Seems AWS is using this heavily internally, which makes sense, but not observing it getting traction outside that. Glad to see Amazon investing there though.
https://awsdocs-neuron.readthedocs-hosted.com/en/latest/abou...
https://awsdocs-neuron.readthedocs-hosted.com/en/latest/nki/...
Eight NeuronCore-v4 cores that collectively deliver:
2,517 MXFP8/MXFP4 TFLOPS
671 BF16/FP16/TF32 TFLOPS
2,517 FP16/BF16/TF32 sparse TFLOPS
183 FP32 TFLOPS
HBM: 144 GiB HBM @ 4.9 TB/sec (4 stacks)SRAM: 32 MiB * 8 = 256 MiB (ignoring 2 MiB * 8 = 16 MiB of PSUM which is not really general-purpose nor DMA-able)

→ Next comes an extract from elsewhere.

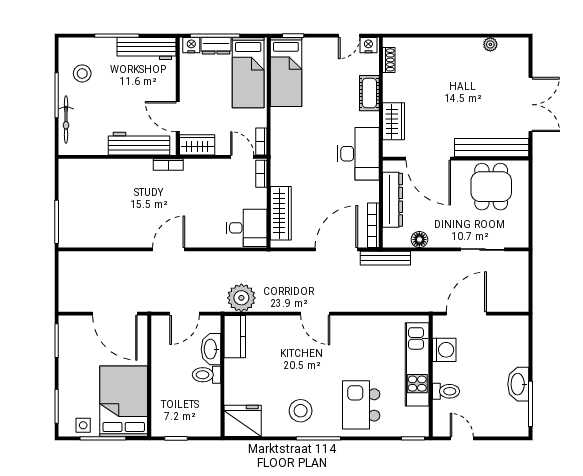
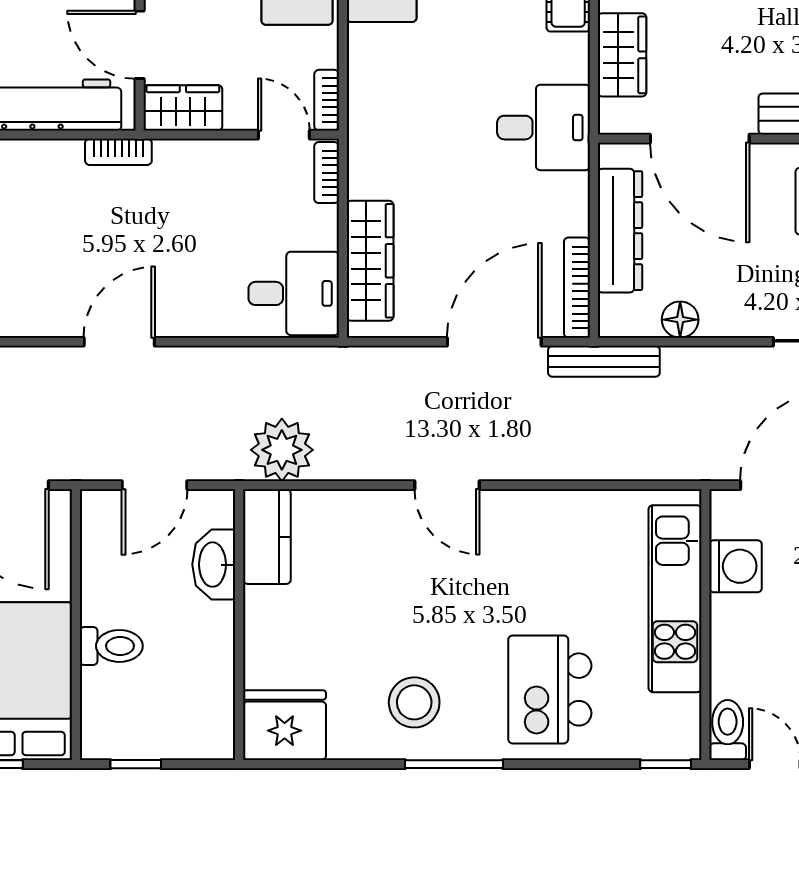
desk: (358, 154) -> (544, 128), width x0.73
toilet: (206, 375) -> (111, 646), moved, turned 180
toilet: (446, 391) -> (728, 730), moved, turned -90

Interconnect: 2560 GB/s (I think bidirectional, i.e. Jensen Math™)
----
At 3nm process node the FLOP/s is _way_ lower than competition. Compare to B200 which does 2250 BF16, x2 FP8, x4 FP4. TPU7x does 2307 BF16, x2 FP8 (no native FP4). HBM also lags behind (vs ~192 GiB in 6 stacks for both TPU7x and B200).
The main redeeming qualities seem to be: software-managed SRAM size (double of TPU7x; GPUs have L2 so not directly comparable) and on-paper raw interconnect BW (double of TPU7x and more than B200).
Pretty accurate in my experience, especially re: the neuron sdk. Do not use.
AMD felt like they were so close to nabbing the accelerator future back in HyperTransport days. But the recent version Infinity Fabric is all internal.
There's Ultra Accelerator Link (UALink) getting some steam. Hypothetically CXL should be good for uses like this, using PCIe PHY but lower latency lighter weight; close to ram latency, not bad! But still a mere PCIe speed, not nearly enough, with PCIe 6.0 just barely emerging now. Ideally IMO we'd also see more chips come with integrated networking too: it was so amazing when Intel Xeon's had 100Gb Omni-Path for barely any price bump. UltraEthernet feels like it should be on core, gratis.
The sole reason amazon is throwing any money at this is because they think they can do to AI what they did with logistics and shipping in an effort to slash costs leading into a recession (we cant fire anyone else.) The hubris is magnanimous to say the least.
but the total confidence is very low...so "Nvidia friendly" is face saving to ensure no bridges they currently cross for AWS profit get burned.